Armut verhindern durch Tarifbindung

Gisela Kehrer-Bleicher

Von Gisela Kehrer-Bleicher, Kreisrätin der Tübinger Linken

Der kürzlich vorgestellte Kreissozialbericht macht deutlich, wo die zukünftigen Aufgaben im Landkreis liegen. Soziale Politik für die Menschen muss auf große Herausforderungen reagieren.

Bis zum Jahr 2035 wird der Anteil der Menschen über 65 Jahren um 48% steigen. Dies bedeutet große Anforderungen an den Landkreis und die Kommunen für einen bedarfsgerechten und flächendeckenden Ausbau von Betreuungs- und Pflegeangeboten für Ältere.

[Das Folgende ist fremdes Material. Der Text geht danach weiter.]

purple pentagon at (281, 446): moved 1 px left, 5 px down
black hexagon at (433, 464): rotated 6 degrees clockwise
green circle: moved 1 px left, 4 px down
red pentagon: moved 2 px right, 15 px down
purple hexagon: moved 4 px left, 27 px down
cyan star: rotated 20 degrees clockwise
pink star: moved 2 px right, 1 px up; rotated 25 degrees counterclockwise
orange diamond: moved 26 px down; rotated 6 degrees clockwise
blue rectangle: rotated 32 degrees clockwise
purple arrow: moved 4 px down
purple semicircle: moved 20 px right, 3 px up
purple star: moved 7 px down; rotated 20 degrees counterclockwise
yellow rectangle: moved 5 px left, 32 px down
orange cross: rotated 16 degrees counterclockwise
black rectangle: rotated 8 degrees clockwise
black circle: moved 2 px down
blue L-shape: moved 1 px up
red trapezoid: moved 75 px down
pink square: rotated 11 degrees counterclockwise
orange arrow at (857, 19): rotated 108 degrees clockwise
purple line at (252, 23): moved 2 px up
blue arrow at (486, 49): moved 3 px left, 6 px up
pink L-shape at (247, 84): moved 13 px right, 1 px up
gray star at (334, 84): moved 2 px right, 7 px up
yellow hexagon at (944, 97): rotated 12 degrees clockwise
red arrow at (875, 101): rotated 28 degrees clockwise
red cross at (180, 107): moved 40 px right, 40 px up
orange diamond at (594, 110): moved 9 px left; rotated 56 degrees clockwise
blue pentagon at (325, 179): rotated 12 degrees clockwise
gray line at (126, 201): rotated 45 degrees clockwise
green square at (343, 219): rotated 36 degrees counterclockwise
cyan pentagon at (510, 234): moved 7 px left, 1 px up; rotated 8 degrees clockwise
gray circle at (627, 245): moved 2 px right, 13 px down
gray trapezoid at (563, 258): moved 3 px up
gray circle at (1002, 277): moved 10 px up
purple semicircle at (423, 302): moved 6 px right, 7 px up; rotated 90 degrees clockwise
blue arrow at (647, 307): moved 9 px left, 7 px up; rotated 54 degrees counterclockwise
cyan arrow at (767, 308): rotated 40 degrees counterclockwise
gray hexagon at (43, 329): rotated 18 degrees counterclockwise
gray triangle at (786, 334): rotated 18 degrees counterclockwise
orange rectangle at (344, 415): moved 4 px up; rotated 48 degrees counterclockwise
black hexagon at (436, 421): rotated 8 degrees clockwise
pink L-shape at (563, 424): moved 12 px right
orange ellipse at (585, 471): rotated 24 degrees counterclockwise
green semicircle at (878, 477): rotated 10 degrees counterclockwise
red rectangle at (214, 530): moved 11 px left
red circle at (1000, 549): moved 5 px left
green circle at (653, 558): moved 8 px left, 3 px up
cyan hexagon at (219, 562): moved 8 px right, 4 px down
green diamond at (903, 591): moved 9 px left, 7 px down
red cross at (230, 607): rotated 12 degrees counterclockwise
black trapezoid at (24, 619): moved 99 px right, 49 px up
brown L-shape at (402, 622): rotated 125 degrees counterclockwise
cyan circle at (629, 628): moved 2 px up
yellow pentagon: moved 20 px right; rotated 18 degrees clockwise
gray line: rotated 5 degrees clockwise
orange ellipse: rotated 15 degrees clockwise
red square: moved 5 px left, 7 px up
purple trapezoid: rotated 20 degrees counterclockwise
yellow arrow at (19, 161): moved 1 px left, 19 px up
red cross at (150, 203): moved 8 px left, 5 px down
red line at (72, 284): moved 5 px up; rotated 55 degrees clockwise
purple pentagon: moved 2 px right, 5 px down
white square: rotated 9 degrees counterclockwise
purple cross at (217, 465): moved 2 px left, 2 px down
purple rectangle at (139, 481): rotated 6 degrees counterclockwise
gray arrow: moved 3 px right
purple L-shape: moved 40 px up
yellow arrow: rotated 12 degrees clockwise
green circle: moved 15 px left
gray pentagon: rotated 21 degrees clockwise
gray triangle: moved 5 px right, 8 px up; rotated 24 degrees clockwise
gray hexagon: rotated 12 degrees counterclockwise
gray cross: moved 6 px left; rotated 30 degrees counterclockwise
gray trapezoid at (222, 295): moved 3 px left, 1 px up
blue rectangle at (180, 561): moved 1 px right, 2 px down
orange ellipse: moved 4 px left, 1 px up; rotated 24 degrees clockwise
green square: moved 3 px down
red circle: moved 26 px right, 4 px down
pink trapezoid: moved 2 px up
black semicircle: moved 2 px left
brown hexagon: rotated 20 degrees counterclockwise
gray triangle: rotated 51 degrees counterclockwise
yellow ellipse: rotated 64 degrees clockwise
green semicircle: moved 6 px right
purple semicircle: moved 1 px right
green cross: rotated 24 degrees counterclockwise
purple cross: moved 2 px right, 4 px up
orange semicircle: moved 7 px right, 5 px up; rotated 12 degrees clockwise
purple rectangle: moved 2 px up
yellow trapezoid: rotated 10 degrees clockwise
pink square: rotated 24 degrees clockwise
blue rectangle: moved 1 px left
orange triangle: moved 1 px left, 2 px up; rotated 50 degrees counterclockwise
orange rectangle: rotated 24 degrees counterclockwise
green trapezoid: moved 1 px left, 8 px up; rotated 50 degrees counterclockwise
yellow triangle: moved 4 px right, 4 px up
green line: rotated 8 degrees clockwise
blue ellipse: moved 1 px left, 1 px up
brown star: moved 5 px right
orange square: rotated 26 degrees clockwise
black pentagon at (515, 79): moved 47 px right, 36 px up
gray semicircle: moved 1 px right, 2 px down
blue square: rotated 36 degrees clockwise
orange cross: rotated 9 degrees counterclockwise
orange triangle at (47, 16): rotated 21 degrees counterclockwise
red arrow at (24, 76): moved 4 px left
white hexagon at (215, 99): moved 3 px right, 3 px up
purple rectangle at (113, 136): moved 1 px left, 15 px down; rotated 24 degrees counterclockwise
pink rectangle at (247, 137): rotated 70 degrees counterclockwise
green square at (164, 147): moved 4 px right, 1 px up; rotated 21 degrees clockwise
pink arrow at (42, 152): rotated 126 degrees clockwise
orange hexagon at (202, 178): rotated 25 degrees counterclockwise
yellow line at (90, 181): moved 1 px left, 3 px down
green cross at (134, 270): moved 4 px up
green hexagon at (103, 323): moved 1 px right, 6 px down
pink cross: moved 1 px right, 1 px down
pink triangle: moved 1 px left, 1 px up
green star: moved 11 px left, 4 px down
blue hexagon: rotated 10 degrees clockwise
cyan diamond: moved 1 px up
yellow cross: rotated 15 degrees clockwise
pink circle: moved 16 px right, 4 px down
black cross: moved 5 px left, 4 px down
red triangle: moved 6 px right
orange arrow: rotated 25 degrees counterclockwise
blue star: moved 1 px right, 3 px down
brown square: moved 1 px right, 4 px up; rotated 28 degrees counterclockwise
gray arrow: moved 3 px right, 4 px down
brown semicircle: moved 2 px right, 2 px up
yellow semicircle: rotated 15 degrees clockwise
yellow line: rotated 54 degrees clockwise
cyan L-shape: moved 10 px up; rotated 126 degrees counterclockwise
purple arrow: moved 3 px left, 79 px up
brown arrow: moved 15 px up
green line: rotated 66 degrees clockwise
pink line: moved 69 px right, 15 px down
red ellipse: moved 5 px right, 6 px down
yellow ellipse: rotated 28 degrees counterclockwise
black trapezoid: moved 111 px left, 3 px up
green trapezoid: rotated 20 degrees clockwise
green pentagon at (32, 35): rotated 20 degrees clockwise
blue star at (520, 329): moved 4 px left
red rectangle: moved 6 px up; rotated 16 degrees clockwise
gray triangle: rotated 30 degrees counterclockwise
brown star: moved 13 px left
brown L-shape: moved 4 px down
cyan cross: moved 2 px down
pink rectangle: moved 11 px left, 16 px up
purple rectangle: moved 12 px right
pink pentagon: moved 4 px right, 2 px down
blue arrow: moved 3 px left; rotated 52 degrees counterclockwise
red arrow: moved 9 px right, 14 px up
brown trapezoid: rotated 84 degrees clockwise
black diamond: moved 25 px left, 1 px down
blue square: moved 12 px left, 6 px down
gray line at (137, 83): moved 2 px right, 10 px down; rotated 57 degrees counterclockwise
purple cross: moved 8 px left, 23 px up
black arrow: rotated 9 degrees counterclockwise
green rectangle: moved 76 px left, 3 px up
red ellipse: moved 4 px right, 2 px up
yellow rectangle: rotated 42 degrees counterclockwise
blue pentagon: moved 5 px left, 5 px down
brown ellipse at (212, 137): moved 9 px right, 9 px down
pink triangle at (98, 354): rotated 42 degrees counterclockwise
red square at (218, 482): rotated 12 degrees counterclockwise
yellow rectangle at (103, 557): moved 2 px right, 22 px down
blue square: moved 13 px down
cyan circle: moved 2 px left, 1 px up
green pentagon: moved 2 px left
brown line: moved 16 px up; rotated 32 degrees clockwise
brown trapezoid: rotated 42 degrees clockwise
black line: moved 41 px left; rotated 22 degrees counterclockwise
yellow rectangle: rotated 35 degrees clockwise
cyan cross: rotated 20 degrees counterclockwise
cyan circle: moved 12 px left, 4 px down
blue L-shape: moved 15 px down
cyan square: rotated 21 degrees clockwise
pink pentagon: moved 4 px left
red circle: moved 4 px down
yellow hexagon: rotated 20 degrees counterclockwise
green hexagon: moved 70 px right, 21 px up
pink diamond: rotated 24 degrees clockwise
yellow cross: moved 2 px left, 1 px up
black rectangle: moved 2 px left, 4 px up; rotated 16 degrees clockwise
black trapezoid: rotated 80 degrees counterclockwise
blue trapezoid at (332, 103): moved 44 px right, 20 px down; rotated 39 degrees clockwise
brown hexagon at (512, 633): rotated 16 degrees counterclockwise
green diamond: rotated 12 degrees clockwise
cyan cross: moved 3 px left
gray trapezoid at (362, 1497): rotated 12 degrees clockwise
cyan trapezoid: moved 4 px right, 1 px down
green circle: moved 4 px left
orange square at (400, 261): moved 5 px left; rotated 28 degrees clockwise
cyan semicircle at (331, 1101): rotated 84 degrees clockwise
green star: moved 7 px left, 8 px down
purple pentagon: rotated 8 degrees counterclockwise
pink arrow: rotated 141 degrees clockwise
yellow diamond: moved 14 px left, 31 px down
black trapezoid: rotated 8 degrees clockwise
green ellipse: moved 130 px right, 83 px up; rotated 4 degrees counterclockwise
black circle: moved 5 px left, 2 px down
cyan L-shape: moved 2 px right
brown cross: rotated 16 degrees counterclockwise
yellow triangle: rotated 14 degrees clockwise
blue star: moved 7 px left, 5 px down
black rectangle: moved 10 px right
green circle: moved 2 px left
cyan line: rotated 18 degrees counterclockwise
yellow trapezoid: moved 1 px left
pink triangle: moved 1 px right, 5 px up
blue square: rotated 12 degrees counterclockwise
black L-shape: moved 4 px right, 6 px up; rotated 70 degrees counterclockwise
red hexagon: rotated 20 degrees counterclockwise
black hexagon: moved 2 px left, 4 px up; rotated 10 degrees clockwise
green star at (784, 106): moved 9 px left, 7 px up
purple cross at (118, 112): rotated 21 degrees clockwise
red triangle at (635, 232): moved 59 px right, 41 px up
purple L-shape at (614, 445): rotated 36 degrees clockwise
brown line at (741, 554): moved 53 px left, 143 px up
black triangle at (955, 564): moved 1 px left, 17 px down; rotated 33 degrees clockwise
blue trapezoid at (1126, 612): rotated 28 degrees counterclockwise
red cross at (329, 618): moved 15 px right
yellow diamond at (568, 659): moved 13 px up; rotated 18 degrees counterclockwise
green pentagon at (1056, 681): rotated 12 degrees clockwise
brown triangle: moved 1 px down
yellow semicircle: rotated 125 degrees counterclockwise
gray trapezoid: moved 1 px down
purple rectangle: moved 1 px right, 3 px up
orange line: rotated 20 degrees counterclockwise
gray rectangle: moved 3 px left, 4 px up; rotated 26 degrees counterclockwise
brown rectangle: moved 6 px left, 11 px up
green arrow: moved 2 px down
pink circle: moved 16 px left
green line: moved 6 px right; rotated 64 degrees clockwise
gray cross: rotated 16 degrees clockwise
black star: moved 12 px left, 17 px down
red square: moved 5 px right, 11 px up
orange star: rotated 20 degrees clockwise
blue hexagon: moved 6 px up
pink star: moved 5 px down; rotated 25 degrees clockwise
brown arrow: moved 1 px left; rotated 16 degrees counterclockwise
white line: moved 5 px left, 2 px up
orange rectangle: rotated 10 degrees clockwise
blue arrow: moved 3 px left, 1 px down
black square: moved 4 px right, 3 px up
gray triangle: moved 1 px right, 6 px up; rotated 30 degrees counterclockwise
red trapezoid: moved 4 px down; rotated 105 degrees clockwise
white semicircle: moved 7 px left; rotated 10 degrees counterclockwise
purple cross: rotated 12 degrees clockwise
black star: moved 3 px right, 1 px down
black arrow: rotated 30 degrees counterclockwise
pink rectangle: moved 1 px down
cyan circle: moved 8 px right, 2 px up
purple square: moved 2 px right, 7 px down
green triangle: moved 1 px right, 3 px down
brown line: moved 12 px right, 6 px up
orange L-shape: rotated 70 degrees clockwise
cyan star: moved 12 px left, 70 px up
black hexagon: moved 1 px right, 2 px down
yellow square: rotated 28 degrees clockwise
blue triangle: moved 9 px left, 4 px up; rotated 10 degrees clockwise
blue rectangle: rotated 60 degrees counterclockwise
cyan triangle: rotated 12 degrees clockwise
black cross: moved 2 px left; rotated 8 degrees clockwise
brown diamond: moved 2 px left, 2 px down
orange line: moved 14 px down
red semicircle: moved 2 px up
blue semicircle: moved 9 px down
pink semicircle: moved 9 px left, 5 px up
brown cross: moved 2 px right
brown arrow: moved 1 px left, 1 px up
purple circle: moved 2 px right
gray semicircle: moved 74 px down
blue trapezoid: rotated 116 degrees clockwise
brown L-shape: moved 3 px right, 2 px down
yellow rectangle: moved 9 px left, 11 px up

Weil das Land 2010 aus der Investitionsförderung bei den Pflegeheimen ausgestiegen ist, schießen die Belastungen für die Pflegebedürftigen in die Höhe, im Schnitt müssen sie inzwischen rund 2200 Euro Eigenanteil selbst bezahlen.

Auch die kommunalen Träger sind überfordert, die Stadt Rottenburg muss nun nach einem privaten Investor für das geplante Pflegeheim in Ergenzingen suchen. Gleichzeitig wächst die Altersarmut rasant, bundesweit sind 19,5% der Rentnerhaushalte, also jeder Fünfte, armutsgefährdet und müssen mit weniger als 999 Euro (Einzelpersonen) monatlich über die Runden kommen. Im Kreis sind inzwischen rund 10% der Bevölkerung auf Grundsicherung im Alter angewiesen.

Immer mehr Menschen sind im Niedriglohnsektor beschäftigt und trotz Arbeit auf Sozialleistungen angewiesen, weil ihr Lohn nicht zum Leben ausreicht. Im Kreis Tübingen sind es 1500 und damit rund ein Drittel aller SGB II-Beziehenden. Erschreckend ist der hohe Anteil von Kindern unter den Leistungsbeziehern, nämlich 29%. Die steigende Kinderarmut bedeutet existenzielle Einschränkungen für die gesundheitliche, soziale und kulturelle Entwicklung von immer mehr Kindern.

Die explodierenden Mieten treiben die Armut weiter in die Höhe. Immer mehr Menschen, auch mit durchschnittlichem Einkommen, sind auf Wohngeld angewiesen. Damit steigen auch die Sozialkosten. Deshalb brauchen wir einen grundsätzlichen Politikwechsel: Der Niedriglohnsektor muss durch höhere Mindestlöhne und Tarifbindung in allen Bereichen ausgetrocknet werden. Auch der Landkreis kann dies bei Auftragsvergaben mit beeinflussen. Und die Mieten müssen runter und wieder bezahlbar werden.

Keine Lösungen sind rechte Hetze und demagogische Parolen, mit denen unsozialer Politik ein biederes Mäntelchen verpasst werden soll. Auch nach den Wahlen gilt: Kein Platz für alte und neue Rechte im Kreistag und den Kommunen!